__WHAT YOU ARE ASKED TO DO__:
Leaving the images behind, copy every line of the records exactly.

__SOURCE RECORDS__:
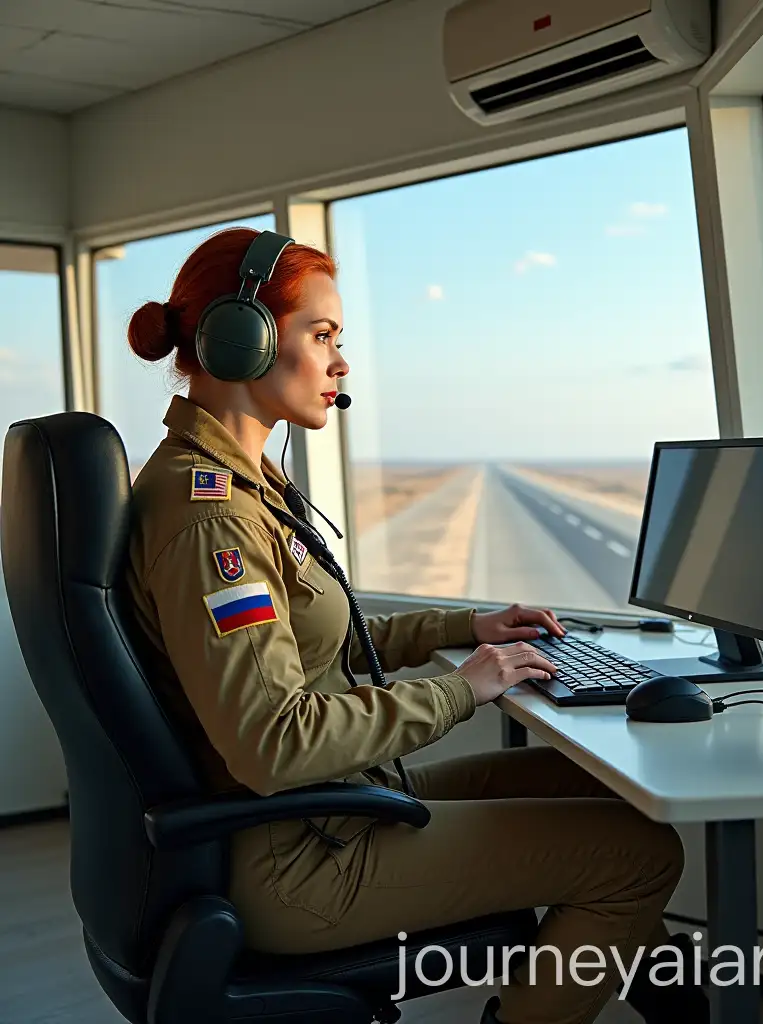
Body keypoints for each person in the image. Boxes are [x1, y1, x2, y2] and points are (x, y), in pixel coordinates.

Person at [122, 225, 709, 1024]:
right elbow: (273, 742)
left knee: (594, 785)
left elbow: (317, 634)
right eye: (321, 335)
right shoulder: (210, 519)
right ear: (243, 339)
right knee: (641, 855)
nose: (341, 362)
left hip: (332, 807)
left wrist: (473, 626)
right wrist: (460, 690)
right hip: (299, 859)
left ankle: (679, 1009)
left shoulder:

__SOLUTION TO THIS TASK__:
Body keypoints for each person in the image. Boxes are [x1, y1, x2, y2] and points are (x, y), in pixel coordinates.

Person at [122, 225, 709, 1024]:
right elbow: (273, 742)
left knee: (594, 785)
left elbow: (317, 634)
right eye: (321, 335)
right shoulder: (210, 519)
right ear: (243, 339)
right knee: (641, 855)
nose: (341, 362)
left hip: (332, 807)
left wrist: (473, 626)
right wrist: (460, 690)
right hip: (299, 859)
left ankle: (679, 1009)
left shoulder:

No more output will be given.